I 'turn my mind' to it a lot - I spend a lot of time thinking about it. And my conclusion is that there is no way to force the PCs consistently through 6-8 encounters/day without a level of railroading that I'm not prepared to engage in. In the majority of scenarios, either the natural encounter frequency is far lower (wilderness exploration) or the number of encounters is largely up to the PCs (dungeon exploration).
Do you time limit you quests? Surely: 'the BBEG has to be stopped before [time X] or else [bad thing Y] happens' isnt unusual.

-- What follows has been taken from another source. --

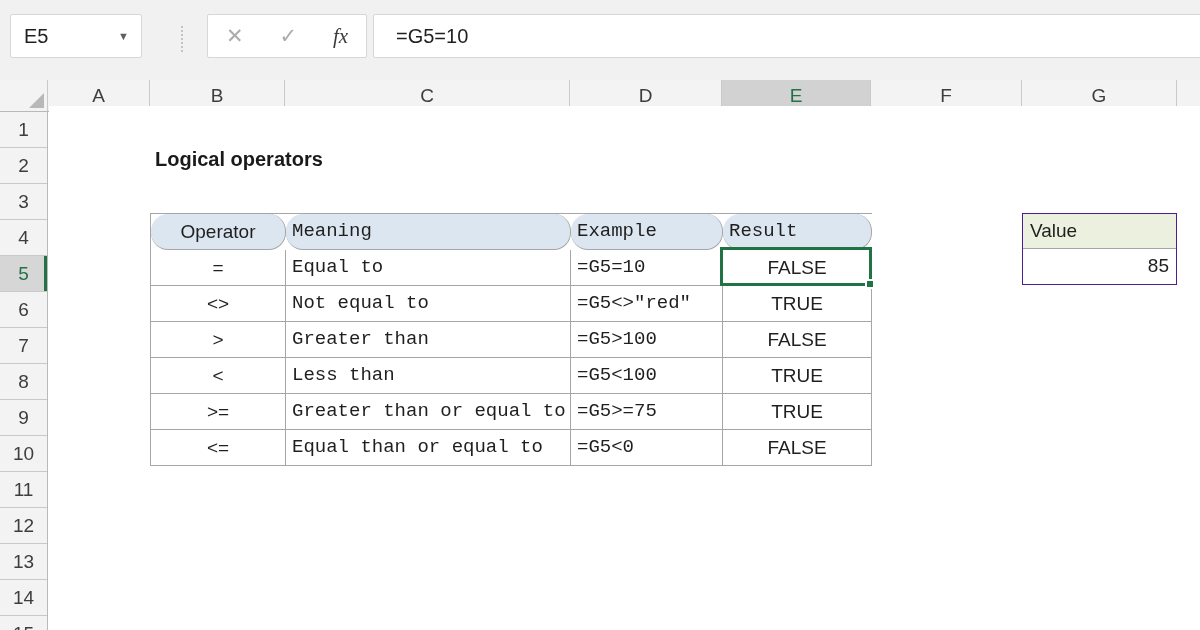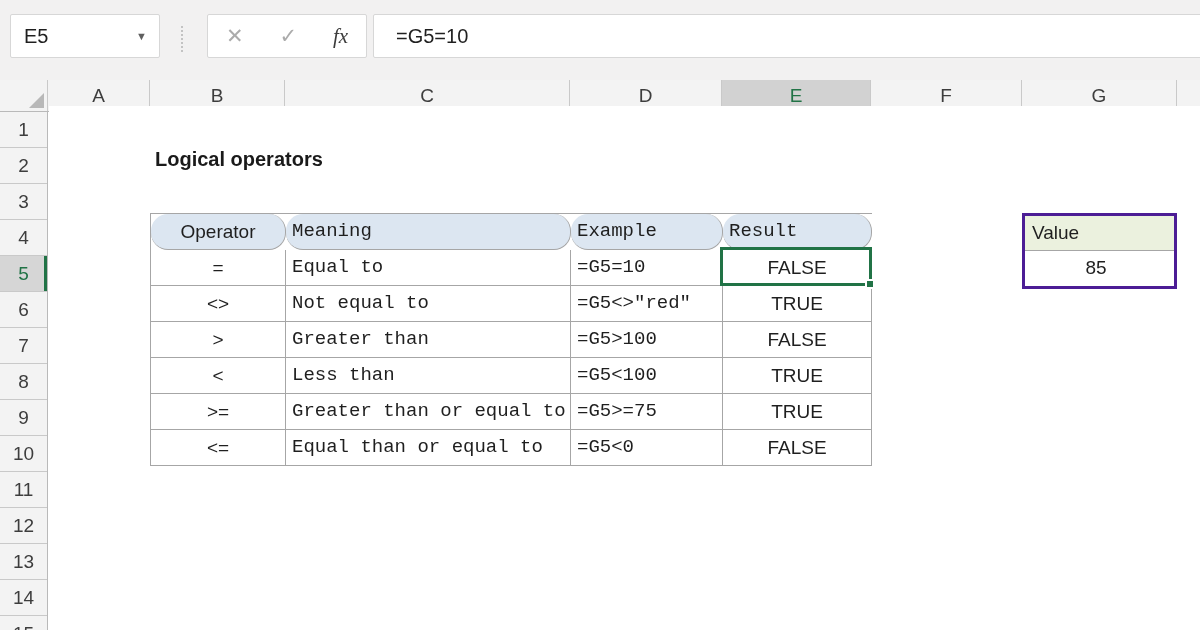"E5" .namebox { width: 150px -> 132px }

If there is no reason to stop the BBEG, why are they stopping him in the first place?
Off the top of my head:
- Rescue prisoner before they get sacrificed
- Escape the dungeon before being trapped inside
- Slay the BBEG before he does something with the Macguffin
- You dont get paid unless you bring the NPC the macguffin before [event in 3 days]. Dungeon has three levels, each with 7ish encounter in it.
- Rival NPC group also seeks the macguffin
- Reinforcements are coming. You need to clear the dungeon before they arrive and make your job much harder
- PC given quest by mentor - as a test of his skill he must complete the quest by time Y to get reward X
- The dungeon randomly teleports around the realm every 24 hours. Get in, recover the macguffin, and get out before then or...

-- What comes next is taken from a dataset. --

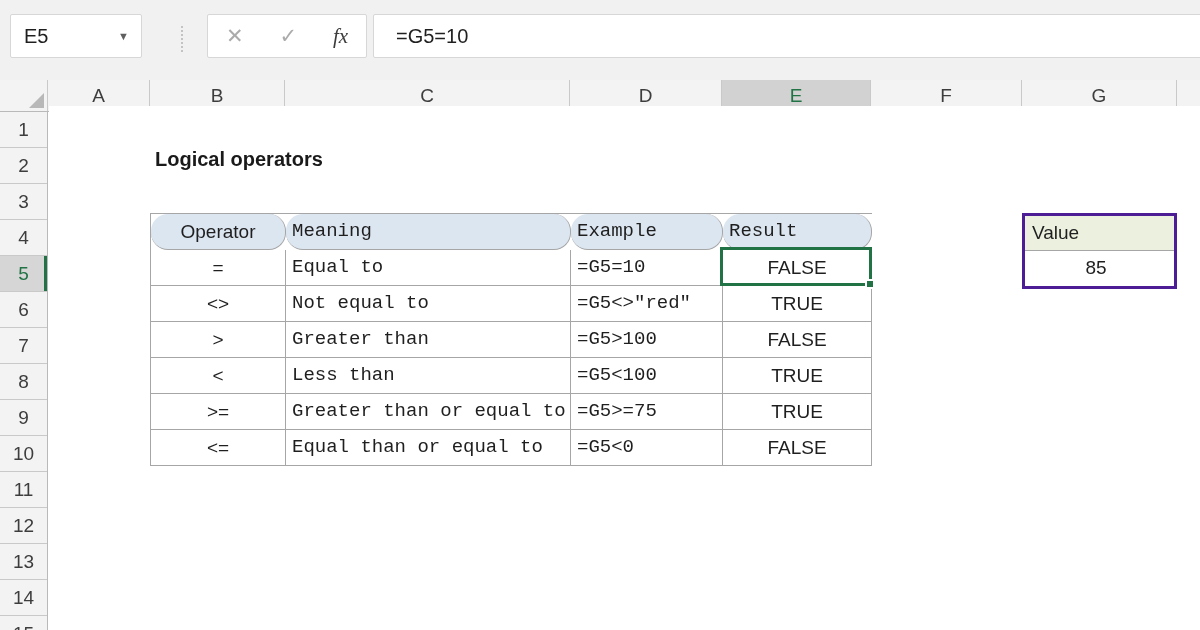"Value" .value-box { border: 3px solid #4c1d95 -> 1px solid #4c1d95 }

- The demon grows in power every day. The longer you take the more dangerous he becomes!
- The PCs are cursed and need to remove it by midnight by bathing in the magic waters of the dungeon (the Cindarella gease)

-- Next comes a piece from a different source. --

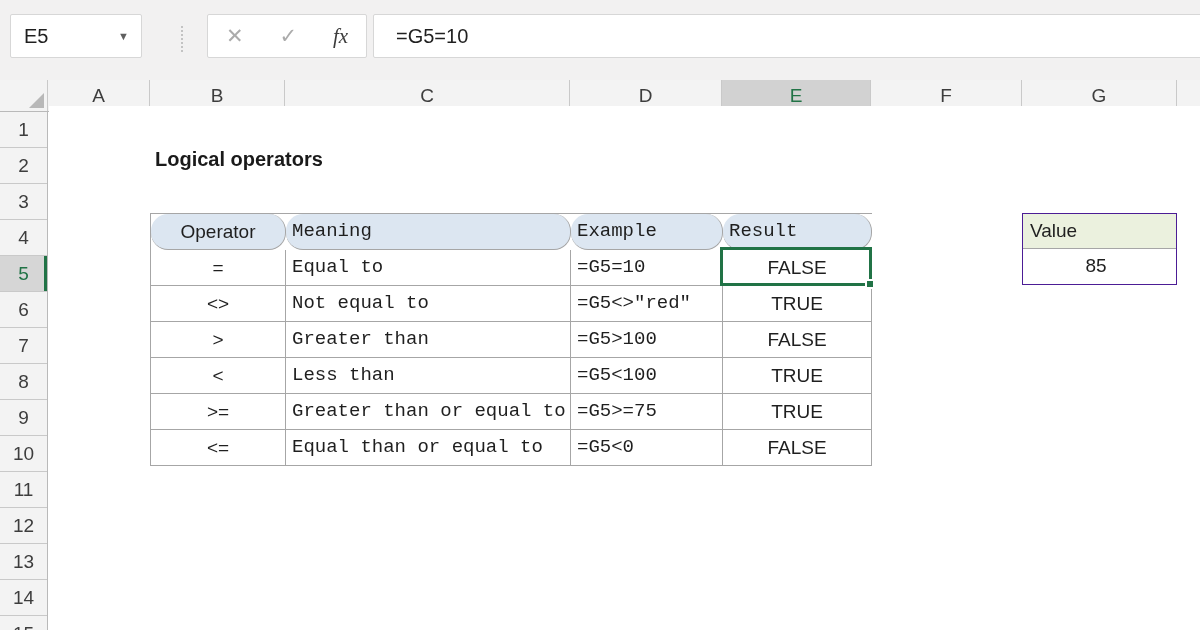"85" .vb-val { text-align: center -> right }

- If the PCs can bathe in the magical water by midnight, they get a boon. The pools magic only works one night of the year - tonight!
Etc etc etc.
Be creative. Im sure you can think of tons more.
For what its worth, dont use a time limit for every adventuring day. 6-8 is the baseline. Many AD's will be shorter, and the occasional few longer.
As a side note, this gives me an idea for a thread - a list of ideas for quest time limits to help DMs enforce the 6-8 AD (similar to the above).
Remember - a single level dungeon with 6-8 encounters is one AD. I like to throw multi level dungeons at my party occasionally. For example in a dungeon or adventure containing 20 odd encounters, I would give my party a 3 or 4 day limit to complete it.
In scenarios like this you can limit short rest abuse by random monsters. The PCs know they get 2-3 long rests to complete the adventure, and are unsure exactly how many levels or encounters the dungeon has. They'll refrain from nova tactics, and will be able to pace themselves accordingly over a longer time frame, using only the single time limit.
A seven level 'mega-dungeon' that teleports around the multiverse every week to a different location, and has never had its final level defeated would be a pretty awesome idea for an adventure hook in fact.